Palma itself is to me an architectural gem. A cleaner more accessible Barcelona, with nice bars and fewer bag snatchers. I spent many happy hours wandering around the gothic old town having too many drinks and tapas. Palma cathedral is beautiful, and world renowned, but the city has many other smaller churches that in their own way are just as attractive.

The waterfront of Palma is dominated by the marina, so full of super yachts that you begin to feel that ever other person must be a member of the superrich.
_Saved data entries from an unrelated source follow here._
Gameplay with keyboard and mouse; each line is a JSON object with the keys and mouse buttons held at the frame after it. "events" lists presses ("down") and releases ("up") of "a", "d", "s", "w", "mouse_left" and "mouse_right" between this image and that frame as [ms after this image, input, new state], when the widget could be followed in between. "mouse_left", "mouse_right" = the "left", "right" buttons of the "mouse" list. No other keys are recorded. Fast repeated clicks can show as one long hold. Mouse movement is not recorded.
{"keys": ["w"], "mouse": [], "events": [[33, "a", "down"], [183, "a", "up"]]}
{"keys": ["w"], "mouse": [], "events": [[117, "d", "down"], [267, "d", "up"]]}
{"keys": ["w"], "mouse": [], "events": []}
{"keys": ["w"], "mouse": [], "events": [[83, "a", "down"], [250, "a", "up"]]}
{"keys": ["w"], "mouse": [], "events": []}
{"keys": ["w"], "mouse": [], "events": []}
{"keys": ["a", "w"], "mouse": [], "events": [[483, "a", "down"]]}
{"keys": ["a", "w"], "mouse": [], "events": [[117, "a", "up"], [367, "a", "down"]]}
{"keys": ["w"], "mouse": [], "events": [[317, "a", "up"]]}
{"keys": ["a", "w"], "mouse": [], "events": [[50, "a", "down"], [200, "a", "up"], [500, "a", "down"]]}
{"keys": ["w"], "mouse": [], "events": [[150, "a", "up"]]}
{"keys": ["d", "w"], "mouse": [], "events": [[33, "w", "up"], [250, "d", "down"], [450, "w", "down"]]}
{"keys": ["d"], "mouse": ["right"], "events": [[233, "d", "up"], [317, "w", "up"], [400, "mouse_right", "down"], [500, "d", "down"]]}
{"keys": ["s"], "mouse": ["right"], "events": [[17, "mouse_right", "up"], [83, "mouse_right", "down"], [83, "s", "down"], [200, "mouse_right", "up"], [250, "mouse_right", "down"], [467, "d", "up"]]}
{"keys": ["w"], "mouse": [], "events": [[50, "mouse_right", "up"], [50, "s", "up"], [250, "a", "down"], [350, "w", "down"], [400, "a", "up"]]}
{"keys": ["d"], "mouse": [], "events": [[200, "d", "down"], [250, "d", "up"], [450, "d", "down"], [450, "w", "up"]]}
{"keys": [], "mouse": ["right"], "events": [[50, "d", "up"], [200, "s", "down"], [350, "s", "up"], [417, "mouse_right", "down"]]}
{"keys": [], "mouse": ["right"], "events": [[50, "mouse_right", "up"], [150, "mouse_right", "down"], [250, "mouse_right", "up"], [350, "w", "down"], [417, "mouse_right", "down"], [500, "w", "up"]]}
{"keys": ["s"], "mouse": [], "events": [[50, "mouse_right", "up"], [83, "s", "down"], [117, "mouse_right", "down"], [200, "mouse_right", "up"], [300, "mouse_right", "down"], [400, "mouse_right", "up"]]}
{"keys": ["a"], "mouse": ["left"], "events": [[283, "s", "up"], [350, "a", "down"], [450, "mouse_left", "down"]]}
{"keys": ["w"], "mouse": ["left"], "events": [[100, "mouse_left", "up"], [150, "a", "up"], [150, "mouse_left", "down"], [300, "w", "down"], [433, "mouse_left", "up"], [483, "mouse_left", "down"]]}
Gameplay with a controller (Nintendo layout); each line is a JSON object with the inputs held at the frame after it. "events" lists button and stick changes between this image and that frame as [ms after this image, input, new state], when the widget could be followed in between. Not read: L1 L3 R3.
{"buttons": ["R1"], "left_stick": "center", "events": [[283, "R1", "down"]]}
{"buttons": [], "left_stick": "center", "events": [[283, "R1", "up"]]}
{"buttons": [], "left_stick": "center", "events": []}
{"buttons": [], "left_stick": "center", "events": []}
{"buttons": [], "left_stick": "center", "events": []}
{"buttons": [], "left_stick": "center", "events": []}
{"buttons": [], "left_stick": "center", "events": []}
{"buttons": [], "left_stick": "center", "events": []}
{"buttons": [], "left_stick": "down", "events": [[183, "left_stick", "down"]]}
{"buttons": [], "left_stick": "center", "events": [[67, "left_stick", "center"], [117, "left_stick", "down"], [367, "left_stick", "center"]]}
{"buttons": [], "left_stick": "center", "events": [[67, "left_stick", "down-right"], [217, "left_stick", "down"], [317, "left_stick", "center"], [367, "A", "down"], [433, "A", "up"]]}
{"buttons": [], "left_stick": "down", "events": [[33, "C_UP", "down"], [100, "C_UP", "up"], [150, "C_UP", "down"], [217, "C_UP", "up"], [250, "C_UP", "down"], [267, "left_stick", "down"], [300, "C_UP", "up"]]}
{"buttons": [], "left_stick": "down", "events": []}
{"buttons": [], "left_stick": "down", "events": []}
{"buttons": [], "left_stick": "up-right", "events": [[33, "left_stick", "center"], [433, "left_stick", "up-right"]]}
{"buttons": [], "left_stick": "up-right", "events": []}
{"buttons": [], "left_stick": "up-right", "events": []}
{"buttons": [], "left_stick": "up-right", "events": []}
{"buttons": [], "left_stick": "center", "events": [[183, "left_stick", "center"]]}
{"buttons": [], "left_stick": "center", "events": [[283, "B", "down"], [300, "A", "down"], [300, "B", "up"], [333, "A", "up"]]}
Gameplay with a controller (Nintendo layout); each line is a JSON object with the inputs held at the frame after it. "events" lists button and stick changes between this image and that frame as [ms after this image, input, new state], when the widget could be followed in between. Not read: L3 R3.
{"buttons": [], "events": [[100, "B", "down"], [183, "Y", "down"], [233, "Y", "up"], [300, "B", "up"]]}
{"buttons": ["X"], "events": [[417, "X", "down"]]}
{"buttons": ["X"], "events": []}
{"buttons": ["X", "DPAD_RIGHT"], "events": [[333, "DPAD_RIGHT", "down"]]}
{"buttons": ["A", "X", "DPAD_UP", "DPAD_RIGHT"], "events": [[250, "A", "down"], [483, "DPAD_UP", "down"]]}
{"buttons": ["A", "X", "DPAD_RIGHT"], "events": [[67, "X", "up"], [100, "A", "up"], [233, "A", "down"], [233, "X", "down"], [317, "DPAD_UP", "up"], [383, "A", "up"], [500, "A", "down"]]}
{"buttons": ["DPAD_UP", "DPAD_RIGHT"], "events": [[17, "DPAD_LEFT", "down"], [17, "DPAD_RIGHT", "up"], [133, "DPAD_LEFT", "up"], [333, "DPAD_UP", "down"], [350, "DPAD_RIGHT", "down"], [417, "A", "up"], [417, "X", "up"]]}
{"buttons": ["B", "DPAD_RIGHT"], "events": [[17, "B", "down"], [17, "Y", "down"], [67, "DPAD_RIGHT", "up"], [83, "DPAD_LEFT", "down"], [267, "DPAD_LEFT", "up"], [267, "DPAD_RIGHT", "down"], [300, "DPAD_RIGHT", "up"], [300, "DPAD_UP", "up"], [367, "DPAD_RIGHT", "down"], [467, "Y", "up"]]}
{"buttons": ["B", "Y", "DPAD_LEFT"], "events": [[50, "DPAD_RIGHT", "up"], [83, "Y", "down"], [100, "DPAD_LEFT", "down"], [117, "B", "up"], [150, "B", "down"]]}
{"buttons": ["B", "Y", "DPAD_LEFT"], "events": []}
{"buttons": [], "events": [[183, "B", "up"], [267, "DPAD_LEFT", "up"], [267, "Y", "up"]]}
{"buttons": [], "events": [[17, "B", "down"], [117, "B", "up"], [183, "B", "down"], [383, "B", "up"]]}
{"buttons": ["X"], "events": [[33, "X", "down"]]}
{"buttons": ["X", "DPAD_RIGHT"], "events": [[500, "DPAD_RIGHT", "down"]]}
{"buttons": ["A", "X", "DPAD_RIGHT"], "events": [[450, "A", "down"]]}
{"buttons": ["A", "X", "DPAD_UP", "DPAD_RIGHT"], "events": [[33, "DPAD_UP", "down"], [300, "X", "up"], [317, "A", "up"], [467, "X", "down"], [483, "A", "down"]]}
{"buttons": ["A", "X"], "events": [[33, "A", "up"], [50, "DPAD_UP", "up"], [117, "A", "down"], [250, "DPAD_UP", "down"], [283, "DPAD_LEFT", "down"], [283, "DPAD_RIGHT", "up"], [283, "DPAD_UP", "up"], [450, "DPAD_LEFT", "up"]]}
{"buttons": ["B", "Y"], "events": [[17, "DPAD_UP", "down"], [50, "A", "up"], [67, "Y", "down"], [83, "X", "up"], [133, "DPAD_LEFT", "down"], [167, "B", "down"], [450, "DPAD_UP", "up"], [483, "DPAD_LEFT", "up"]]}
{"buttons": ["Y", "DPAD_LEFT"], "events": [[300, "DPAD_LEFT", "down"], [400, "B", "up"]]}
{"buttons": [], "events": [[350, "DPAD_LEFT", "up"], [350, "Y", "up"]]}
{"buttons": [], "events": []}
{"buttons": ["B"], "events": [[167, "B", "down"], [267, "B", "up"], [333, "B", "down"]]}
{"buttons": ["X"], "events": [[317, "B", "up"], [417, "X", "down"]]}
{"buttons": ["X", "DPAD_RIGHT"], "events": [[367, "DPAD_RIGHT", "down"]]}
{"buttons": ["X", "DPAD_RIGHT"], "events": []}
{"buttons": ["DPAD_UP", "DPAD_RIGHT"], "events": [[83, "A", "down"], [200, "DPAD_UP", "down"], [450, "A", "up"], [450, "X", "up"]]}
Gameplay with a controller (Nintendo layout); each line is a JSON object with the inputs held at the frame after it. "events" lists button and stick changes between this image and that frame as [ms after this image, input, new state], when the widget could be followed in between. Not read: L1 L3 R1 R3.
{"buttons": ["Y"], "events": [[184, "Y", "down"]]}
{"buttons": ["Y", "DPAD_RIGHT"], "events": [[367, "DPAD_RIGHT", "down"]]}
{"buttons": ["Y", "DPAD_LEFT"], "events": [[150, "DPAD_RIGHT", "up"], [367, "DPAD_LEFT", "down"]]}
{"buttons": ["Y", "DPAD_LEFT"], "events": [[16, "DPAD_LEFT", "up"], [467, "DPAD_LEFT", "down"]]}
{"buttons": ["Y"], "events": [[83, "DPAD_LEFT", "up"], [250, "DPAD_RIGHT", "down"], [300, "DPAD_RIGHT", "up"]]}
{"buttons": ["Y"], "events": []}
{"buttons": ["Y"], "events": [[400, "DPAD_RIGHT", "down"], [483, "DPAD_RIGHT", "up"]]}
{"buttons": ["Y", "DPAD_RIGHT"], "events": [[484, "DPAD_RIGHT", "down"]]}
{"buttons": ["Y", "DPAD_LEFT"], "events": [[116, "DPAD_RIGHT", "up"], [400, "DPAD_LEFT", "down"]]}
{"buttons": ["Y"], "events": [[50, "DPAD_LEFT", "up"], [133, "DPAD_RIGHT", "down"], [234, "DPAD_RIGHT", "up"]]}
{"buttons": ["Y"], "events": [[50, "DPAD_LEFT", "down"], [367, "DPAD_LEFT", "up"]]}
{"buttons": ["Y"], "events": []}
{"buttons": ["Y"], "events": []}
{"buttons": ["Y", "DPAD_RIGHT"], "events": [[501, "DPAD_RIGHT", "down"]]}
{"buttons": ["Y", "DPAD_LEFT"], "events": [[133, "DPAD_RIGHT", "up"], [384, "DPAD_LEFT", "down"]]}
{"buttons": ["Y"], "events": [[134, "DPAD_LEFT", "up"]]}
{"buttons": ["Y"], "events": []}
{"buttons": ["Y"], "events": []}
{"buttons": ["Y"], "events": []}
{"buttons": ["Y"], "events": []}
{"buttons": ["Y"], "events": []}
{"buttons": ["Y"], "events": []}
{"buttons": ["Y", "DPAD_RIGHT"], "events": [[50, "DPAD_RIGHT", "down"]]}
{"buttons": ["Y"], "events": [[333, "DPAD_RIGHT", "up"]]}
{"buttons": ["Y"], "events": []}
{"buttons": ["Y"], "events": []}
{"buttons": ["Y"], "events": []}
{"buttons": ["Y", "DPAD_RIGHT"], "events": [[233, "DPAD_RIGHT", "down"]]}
Along here are the late night bars and restaurants so beloved of the yacht set, where the party doesn’t start till you’d normally be going to bed and the prices resemble more what you’d usually pay for furniture than you’d pay for drinks.

I was only in town for 3 nights, but I quickly developed a routine, go for long walks or activity during the day and then later pop up to the roof bar for a pre-prandial cocktail before wandering off to find more alcohol and dinner.

My days were spent exploring either on foot, bus or boat. I took the tour of Palma, which I recommend as it showed me places that I wouldn’t have found or even know about on my own and that I could then explore at my own pace.

On the last day I took a boat trip that I thought would be a relaxed tour combined with some sea swimming. It transpired I’d booked myself on to a party boat, and even worse it was a party boat that wasn’t allowed to sell alcohol and even even worse, I was about the only person who’d brought some with me anyway.

Surrounded by stag and hen parties sucking down beer and vodka as there were medals at stake, I felt at least a million years old. We did at least get to swim in a very nice cove, though to the standard bearers for physical beauty surrounding me I must have looked like a shaved ape who’d come runner up in a potato look-a-like contest. I’m just glad none of them vomited when I removed my t shirt to dive (climb) into the sea.

Dining on your own on a holiday island is of course rather solitary. Each night it took me a few drinks to work up the courage to join the queue for one or the other eateries dominating the squares of the old town.

One thing that surprised me was the lack of smoking outside any of the rather large number of bars I visited for (of course) research purposes. Smoking has been effectively banned even outside bars and restaurants in order to arrest the spread of COVID. This has been in force for a while now, and you can see adherence breaking down, with many nicotine fiends either going only a few steps away or even just standing behind their chairs to light up. As the night went on this broke down further with many not even bothering to do that and starting to puff away where they sat.

The meals I had were all good, though none was spectacular. There are many noteworthy eateries on Palma, I just didn’t feel like visiting them on my own, especially after I received rather short shrift from one on the first night having asked to dine solo. That was about the only time though that someone was rude.

Booze was plentiful and cheap anywhere but the party boat, where I felt like the only sober person on the night bus. My favourite though was the hotel’s cocktail bar, where as well my pre-prandial drink on all three nights I popped up for a nightcap or two

The cocktails were the most expensive drinks I purchased anywhere on the island and the best. They also had healing powers as for someone who suffers from insomnia, I slept like a baby for all three nights.

The weather was great for the entirety of my trip and though it was only a brief one and just a few days ago, I’m already plotting a return in the spring.